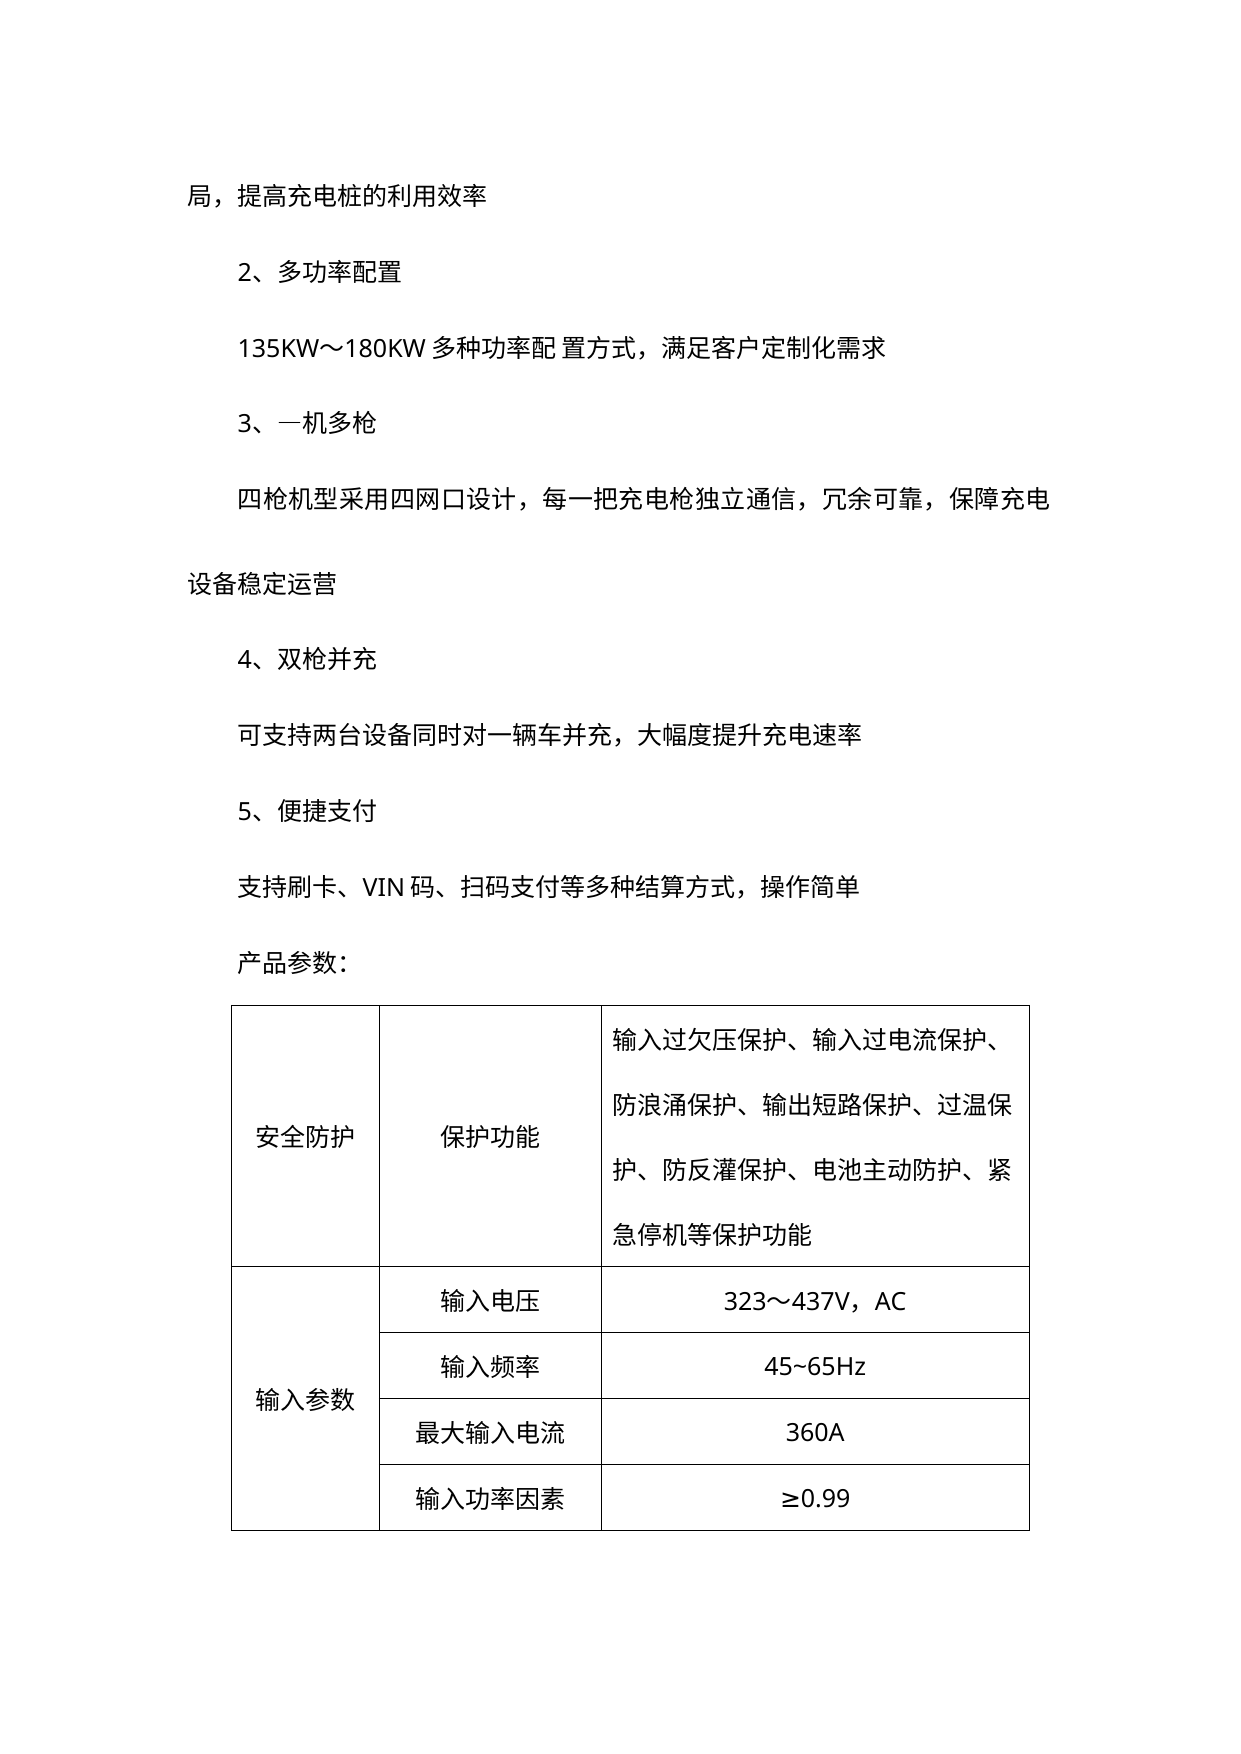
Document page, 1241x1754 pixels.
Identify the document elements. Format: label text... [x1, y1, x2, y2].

table_header 保护功能 [380, 1006, 601, 1266]
text 产品参数： [187, 929, 1053, 994]
table_cell 323～437V，AC [602, 1267, 1029, 1332]
text 四枪机型采用四网口设计，每一把充电枪独立通信，冗余可靠，保障充电设备稳定运营 [187, 465, 1053, 615]
text 4、双枪并充 [187, 626, 1053, 691]
text 135KW～180KW多种功率配 置方式，满足客户定制化需求 [187, 314, 1053, 379]
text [187, 162, 1053, 227]
table_header 安全防护 [232, 1006, 379, 1266]
text 2、多功率配置 [187, 238, 1053, 303]
table_cell 输入功率因素 [380, 1465, 601, 1530]
table_cell 输入电压 [380, 1267, 601, 1332]
table_cell 45~65Hz [602, 1333, 1029, 1398]
table_cell 360A [602, 1399, 1029, 1464]
table_cell 输入参数 [232, 1267, 379, 1530]
table_cell 输入频率 [380, 1333, 601, 1398]
text 可支持两台设备同时对一辆车并充，大幅度提升充电速率 [187, 701, 1053, 766]
text 支持刷卡、VIN码、扫码支付等多种结算方式，操作简单 [187, 853, 1053, 918]
table_header 输入过欠压保护、输入过电流保护、防浪涌保护、输出短路保护、过温保护、防反灌保护、电池主动防护、紧急停机等保护功能 [602, 1006, 1029, 1266]
table_cell ≥0.99 [602, 1465, 1029, 1530]
table_cell 最大输入电流 [380, 1399, 601, 1464]
text 5、便捷支付 [187, 777, 1053, 842]
text 3、—机多枪 [187, 389, 1053, 454]
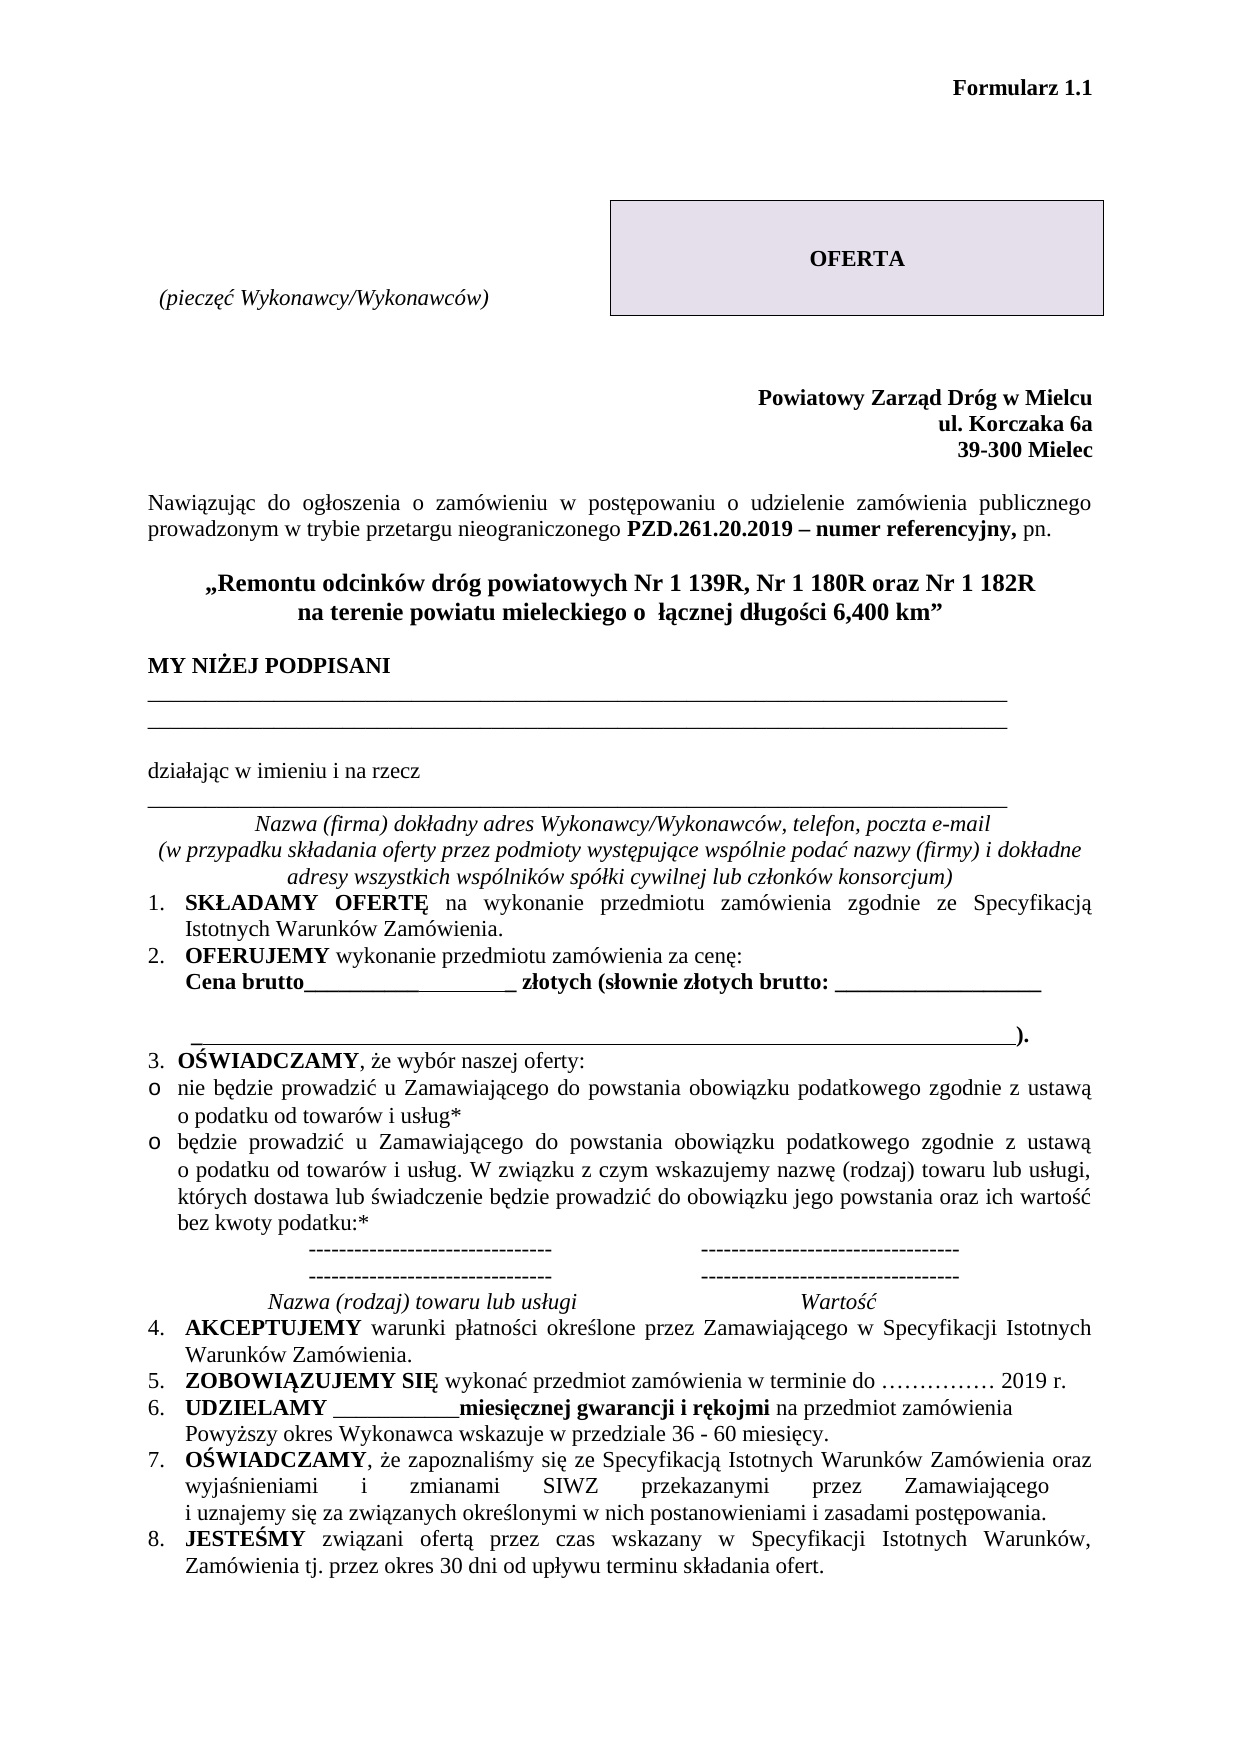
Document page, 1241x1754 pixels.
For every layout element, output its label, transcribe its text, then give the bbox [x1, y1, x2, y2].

text Powyższy okres Wykonawca wskazuje w przedziale 36 - 60 miesięcy. [185, 1420, 1093, 1446]
text 39-300 Mielec [148, 436, 1093, 463]
list ZOBOWIĄZUJEMY SIĘ wykonać przedmiot zamówienia w terminie do …………… 2019 r. [148, 1367, 1093, 1393]
text Powiatowy Zarząd Dróg w Mielcu [148, 383, 1093, 410]
text Nazwa (rodzaj) towaru lub usługi Wartość [148, 1288, 1093, 1314]
text ___________________________________________________________________________ [148, 704, 1093, 731]
table_header (pieczęć Wykonawcy/Wykonawców) [148, 200, 610, 315]
text (w przypadku składania oferty przez podmioty występujące wspólnie podać nazwy (firmy) i dokładne adresy wszystkich wspólników spółki cywilnej lub członków konsorcjum) [148, 836, 1093, 889]
list nie będzie prowadzić u Zamawiającego do powstania obowiązku podatkowego zgodnie z ustawą o podatku od towarów i usług* [148, 1073, 1093, 1128]
text -------------------------------- ---------------------------------- [177, 1235, 1093, 1262]
list UDZIELAMY ___________miesięcznej gwarancji i rękojmi na przedmiot zamówienia [148, 1393, 1093, 1420]
list będzie prowadzić u Zamawiającego do powstania obowiązku podatkowego zgodnie z ustawą o podatku od towarów i usług. W związku z czym wskazujemy nazwę (rodzaj) towaru lub usługi, których dostawa lub świadczenie będzie prowadzić do obowiązku jego powstania oraz ich wartość bez kwoty podatku:* [148, 1128, 1093, 1235]
text -------------------------------- ---------------------------------- [177, 1262, 1093, 1288]
text działając w imieniu i na rzecz [148, 757, 1093, 784]
list JESTEŚMY związani ofertą przez czas wskazany w Specyfikacji Istotnych Warunków, Zamówienia tj. przez okres 30 dni od upływu terminu składania ofert. [148, 1525, 1093, 1578]
text _ ). [185, 1021, 1093, 1047]
list OŚWIADCZAMY, że wybór naszej oferty: [148, 1047, 1093, 1073]
text ___________________________________________________________________________ [148, 678, 1093, 704]
text „Remontu odcinków dróg powiatowych Nr 1 139R, Nr 1 180R oraz Nr 1 182R na terenie powiatu mieleckiego o łącznej długości 6,400 km” [148, 568, 1093, 626]
text Cena brutto__________ _ złotych (słownie złotych brutto: __________________ [185, 968, 1093, 994]
text ul. Korczaka 6a [148, 410, 1093, 436]
list SKŁADAMY OFERTĘ na wykonanie przedmiotu zamówienia zgodnie ze Specyfikacją Istotnych Warunków Zamówienia. [148, 889, 1093, 942]
text MY NIŻEJ PODPISANI [148, 652, 1093, 678]
list AKCEPTUJEMY warunki płatności określone przez Zamawiającego w Specyfikacji Istotnych Warunków Zamówienia. [148, 1314, 1093, 1367]
list OFERUJEMY wykonanie przedmiotu zamówienia za cenę: [148, 942, 1093, 968]
text ___________________________________________________________________________ [148, 784, 1093, 810]
list OŚWIADCZAMY, że zapoznaliśmy się ze Specyfikacją Istotnych Warunków Zamówienia oraz wyjaśnieniami i zmianami SIWZ przekazanymi przez Zamawiającego i uznajemy się za związanych określonymi w nich postanowieniami i zasadami postępowania. [148, 1446, 1093, 1525]
text Nazwa (firma) dokładny adres Wykonawcy/Wykonawców, telefon, poczta e-mail [148, 810, 1093, 836]
table_header OFERTA [611, 201, 1103, 315]
text Nawiązując do ogłoszenia o zamówieniu w postępowaniu o udzielenie zamówienia publicznego prowadzonym w trybie przetargu nieograniczonego PZD.261.20.2019 – numer referencyjny, pn. [148, 489, 1093, 542]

## Aim of the task
Each line above that contains the word "oferty" should be counted, and only the total given.

## Output
2